# Aim of the exercise
Rewrite as a numbered list, skipping any blank lines, the lines starting with the one that contains "Return results in <instances>...</instances>. Show" and ending with the one that contains "Masks at 266×245.", both included. List only those lines.

Saved data entries
<<<<

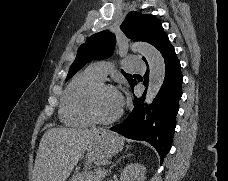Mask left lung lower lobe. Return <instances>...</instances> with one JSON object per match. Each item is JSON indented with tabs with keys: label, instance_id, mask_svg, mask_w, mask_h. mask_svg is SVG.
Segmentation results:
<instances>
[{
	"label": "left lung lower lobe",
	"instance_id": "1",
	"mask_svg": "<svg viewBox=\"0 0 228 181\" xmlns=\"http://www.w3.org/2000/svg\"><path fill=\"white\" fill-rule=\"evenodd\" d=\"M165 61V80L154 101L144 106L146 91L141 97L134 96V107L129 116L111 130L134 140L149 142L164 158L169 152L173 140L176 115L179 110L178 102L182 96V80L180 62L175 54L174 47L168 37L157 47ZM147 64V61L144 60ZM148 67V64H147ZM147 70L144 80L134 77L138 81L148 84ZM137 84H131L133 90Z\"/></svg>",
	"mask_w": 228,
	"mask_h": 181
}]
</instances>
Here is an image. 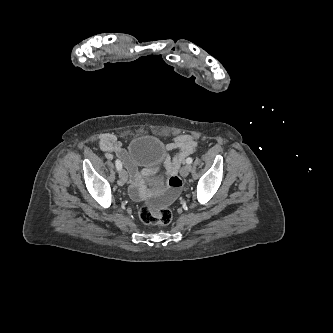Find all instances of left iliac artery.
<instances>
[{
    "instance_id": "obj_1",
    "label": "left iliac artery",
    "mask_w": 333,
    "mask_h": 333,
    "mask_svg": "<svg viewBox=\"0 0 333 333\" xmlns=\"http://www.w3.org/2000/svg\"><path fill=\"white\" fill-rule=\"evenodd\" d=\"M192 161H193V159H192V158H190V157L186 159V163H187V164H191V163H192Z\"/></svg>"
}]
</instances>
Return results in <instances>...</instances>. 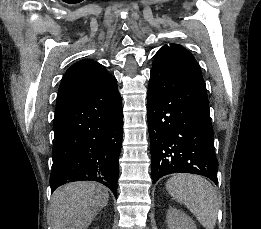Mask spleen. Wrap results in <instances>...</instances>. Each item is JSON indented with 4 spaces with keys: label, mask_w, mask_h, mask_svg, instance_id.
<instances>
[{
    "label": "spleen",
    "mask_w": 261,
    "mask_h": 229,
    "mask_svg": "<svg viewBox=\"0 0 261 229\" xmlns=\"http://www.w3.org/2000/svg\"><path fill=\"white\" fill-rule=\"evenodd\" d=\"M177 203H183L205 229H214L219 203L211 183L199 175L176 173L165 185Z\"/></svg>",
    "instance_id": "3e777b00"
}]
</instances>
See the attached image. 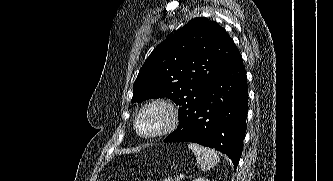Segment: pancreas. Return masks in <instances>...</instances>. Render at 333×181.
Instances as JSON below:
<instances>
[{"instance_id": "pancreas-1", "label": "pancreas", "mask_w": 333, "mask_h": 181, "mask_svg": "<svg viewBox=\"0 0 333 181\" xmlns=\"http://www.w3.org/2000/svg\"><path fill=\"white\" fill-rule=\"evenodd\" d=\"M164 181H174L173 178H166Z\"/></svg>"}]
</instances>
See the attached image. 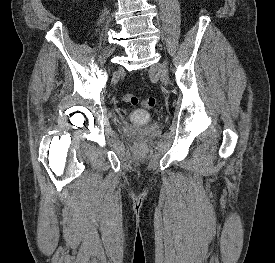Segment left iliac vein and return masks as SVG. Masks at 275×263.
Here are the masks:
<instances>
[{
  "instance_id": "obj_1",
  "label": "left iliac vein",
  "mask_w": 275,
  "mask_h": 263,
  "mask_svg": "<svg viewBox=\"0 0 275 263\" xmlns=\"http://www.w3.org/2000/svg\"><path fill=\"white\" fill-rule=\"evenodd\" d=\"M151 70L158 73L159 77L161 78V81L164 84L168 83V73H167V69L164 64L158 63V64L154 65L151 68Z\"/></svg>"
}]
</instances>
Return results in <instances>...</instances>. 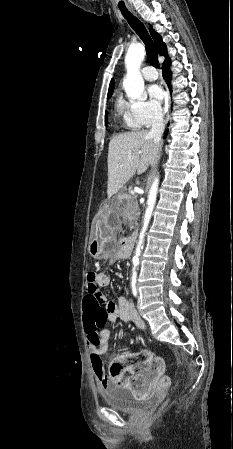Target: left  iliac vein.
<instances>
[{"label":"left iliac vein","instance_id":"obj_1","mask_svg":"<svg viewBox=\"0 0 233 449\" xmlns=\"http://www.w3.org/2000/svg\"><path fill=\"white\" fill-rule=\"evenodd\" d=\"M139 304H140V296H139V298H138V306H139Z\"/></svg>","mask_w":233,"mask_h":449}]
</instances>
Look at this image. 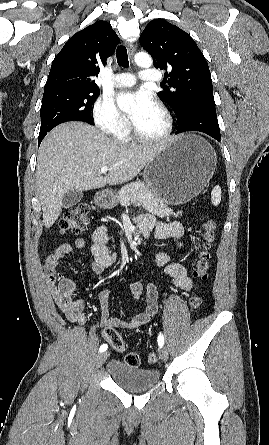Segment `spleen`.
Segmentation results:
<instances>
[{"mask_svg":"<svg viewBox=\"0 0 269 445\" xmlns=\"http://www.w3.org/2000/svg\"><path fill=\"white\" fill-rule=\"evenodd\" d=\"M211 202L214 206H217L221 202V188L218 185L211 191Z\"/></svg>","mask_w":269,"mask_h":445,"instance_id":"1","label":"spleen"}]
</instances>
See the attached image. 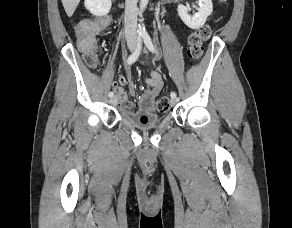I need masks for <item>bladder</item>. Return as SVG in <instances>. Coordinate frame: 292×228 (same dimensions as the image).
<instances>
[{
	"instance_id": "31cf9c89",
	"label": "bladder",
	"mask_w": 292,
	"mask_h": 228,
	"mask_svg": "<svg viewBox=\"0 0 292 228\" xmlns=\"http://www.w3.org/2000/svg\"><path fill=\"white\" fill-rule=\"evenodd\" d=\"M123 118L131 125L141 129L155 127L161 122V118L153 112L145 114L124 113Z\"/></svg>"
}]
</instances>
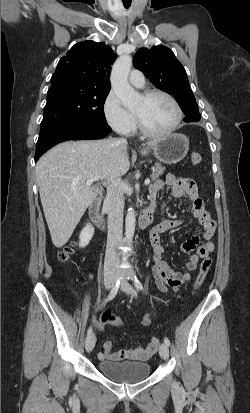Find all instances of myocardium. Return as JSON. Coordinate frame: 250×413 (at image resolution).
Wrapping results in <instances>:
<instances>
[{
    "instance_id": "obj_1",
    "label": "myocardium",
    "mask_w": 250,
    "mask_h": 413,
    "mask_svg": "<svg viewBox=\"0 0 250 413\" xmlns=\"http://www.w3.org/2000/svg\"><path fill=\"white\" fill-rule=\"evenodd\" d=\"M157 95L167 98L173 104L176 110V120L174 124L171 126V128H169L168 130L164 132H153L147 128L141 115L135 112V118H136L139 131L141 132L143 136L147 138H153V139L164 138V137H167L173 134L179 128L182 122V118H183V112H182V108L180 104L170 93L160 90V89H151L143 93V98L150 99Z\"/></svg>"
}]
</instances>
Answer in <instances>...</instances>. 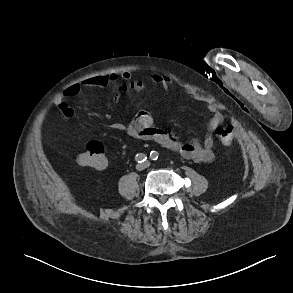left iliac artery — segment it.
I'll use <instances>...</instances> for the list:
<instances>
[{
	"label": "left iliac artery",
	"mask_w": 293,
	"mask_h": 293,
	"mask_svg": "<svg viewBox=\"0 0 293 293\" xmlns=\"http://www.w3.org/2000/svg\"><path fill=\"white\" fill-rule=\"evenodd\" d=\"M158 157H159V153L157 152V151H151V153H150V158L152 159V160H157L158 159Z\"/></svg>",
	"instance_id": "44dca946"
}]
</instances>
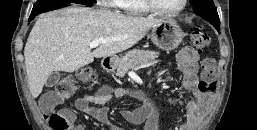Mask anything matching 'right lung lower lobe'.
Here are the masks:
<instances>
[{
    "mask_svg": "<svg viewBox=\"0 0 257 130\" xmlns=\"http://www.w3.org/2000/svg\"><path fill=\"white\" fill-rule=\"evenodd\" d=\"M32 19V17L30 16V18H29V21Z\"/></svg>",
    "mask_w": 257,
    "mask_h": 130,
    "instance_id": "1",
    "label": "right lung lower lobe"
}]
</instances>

>>>>
<<<<

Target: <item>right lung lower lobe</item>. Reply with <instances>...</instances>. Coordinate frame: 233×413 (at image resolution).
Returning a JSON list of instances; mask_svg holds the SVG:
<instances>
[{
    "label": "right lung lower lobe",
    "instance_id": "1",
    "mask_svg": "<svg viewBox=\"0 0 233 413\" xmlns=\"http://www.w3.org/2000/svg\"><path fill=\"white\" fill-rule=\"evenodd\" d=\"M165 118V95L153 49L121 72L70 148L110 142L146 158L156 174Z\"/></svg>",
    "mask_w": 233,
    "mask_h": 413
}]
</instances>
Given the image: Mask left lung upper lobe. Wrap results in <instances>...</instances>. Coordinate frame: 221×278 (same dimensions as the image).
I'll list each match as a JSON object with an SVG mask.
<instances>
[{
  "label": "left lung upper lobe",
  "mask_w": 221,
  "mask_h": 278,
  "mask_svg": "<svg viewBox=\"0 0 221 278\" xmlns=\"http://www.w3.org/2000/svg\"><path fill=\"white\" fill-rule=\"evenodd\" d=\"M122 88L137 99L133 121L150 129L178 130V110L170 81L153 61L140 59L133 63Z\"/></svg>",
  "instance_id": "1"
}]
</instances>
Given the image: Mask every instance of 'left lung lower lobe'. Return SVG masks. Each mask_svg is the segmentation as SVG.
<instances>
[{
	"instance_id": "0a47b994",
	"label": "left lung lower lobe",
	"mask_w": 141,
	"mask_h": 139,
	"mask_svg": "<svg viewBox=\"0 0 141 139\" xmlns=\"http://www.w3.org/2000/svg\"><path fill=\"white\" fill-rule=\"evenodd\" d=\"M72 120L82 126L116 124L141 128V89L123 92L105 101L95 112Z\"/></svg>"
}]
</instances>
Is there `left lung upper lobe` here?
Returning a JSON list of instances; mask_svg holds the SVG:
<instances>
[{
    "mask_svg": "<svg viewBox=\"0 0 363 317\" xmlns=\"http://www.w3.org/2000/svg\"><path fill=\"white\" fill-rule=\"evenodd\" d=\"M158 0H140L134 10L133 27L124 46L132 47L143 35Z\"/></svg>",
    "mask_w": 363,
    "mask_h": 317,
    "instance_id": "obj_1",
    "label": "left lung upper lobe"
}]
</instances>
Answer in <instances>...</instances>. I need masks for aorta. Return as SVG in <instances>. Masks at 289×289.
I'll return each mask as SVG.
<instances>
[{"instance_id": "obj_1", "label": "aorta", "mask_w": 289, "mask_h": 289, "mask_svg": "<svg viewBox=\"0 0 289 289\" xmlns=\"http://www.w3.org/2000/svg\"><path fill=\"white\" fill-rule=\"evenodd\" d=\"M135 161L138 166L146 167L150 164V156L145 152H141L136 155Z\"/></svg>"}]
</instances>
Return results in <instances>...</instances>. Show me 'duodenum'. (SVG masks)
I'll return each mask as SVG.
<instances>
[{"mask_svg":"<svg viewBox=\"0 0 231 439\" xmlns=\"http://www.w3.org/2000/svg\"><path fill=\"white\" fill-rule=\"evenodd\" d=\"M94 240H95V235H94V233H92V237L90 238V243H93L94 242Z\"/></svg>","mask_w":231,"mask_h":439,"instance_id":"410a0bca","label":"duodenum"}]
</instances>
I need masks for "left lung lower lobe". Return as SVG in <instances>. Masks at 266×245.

>>>>
<<<<

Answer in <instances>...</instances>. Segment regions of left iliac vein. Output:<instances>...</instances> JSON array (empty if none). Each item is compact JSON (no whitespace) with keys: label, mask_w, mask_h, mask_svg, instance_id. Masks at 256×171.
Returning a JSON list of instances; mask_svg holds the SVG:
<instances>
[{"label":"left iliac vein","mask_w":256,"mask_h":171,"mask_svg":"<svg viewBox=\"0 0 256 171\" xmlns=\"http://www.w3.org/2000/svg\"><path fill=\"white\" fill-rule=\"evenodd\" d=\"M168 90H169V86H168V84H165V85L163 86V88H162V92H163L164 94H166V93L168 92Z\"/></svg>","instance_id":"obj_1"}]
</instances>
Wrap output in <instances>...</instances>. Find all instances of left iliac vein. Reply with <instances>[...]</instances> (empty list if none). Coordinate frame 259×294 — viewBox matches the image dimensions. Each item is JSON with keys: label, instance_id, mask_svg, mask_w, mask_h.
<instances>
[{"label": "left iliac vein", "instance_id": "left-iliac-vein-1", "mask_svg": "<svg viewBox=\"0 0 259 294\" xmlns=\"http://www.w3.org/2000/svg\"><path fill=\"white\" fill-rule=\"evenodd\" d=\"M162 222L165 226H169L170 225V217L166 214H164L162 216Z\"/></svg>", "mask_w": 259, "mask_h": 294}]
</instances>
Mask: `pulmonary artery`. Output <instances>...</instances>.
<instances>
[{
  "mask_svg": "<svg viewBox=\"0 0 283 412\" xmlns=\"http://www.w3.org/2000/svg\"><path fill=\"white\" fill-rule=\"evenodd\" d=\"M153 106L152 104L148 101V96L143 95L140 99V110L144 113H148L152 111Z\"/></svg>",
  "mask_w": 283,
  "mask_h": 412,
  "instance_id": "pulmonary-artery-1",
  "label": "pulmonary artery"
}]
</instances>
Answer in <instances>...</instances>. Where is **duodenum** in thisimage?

>>>>

# Answer to this problem
1. Return results in <instances>...</instances>. Show me 'duodenum'. (SVG masks)
2. I'll return each mask as SVG.
3. <instances>
4. [{"mask_svg":"<svg viewBox=\"0 0 231 439\" xmlns=\"http://www.w3.org/2000/svg\"><path fill=\"white\" fill-rule=\"evenodd\" d=\"M94 240H95V235H94V233H92V237L90 238V243H93L94 242Z\"/></svg>","mask_w":231,"mask_h":439,"instance_id":"410a0bca","label":"duodenum"}]
5. </instances>
6. I need masks for "left lung lower lobe". Return as SVG in <instances>. Masks at 266×245.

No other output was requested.